Action item >> Filter the entries and keep only the lines where the string "plant" appears.

Data extracts >>
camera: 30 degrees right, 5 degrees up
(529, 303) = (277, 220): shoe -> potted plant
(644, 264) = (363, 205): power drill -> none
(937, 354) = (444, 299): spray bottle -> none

--

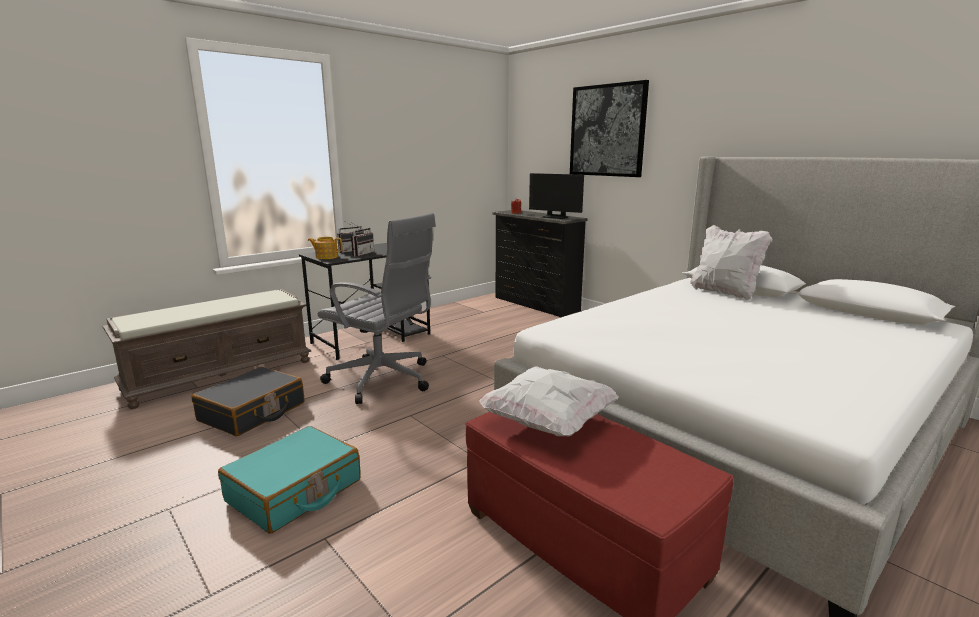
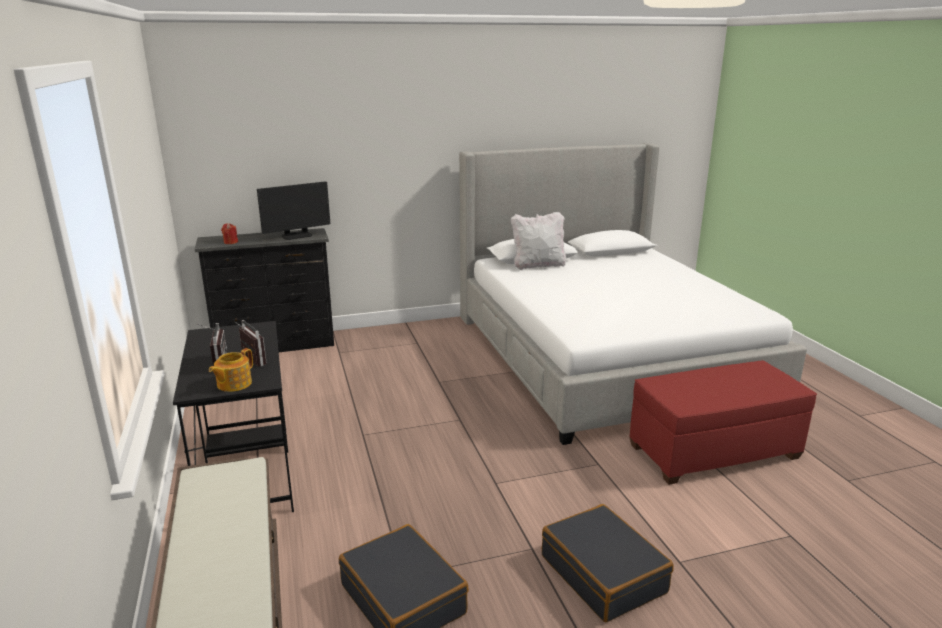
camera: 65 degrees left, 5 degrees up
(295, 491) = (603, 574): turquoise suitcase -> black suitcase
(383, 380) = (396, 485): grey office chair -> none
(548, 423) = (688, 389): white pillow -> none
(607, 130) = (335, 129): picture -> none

==

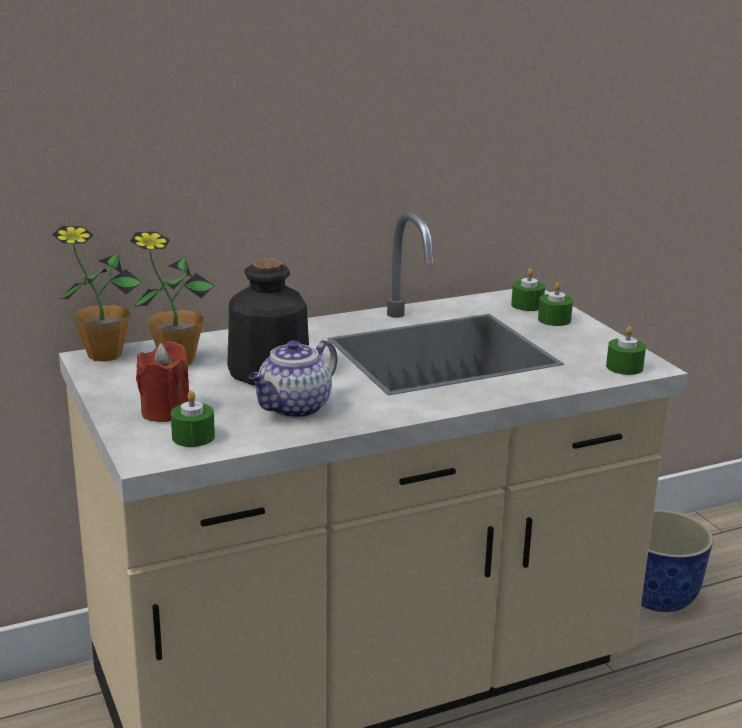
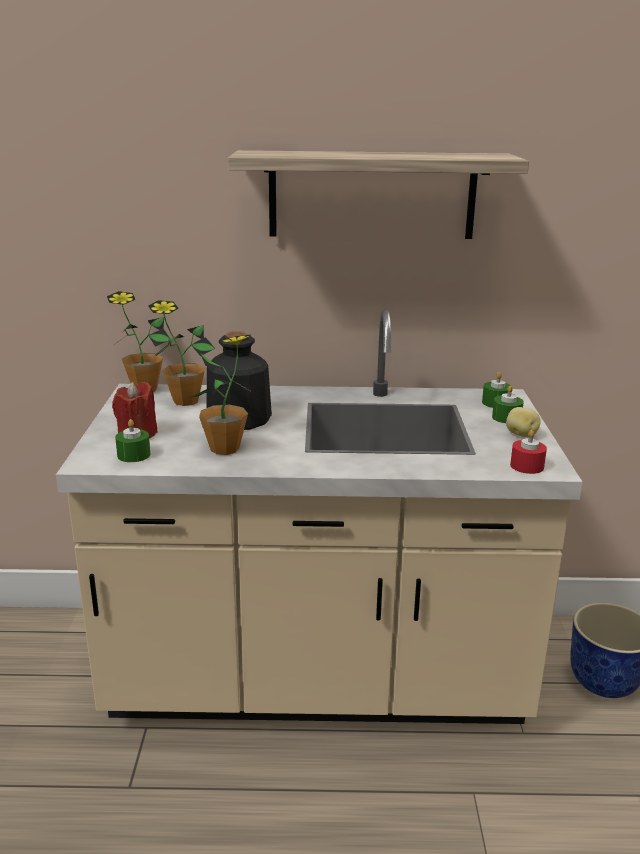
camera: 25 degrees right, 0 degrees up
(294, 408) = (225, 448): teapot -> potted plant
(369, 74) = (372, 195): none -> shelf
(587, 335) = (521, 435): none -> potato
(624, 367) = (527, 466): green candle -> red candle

Answer to the exercise >>
(529, 303) = (277, 220): shoe -> potted plant
(294, 408) = (225, 448): teapot -> potted plant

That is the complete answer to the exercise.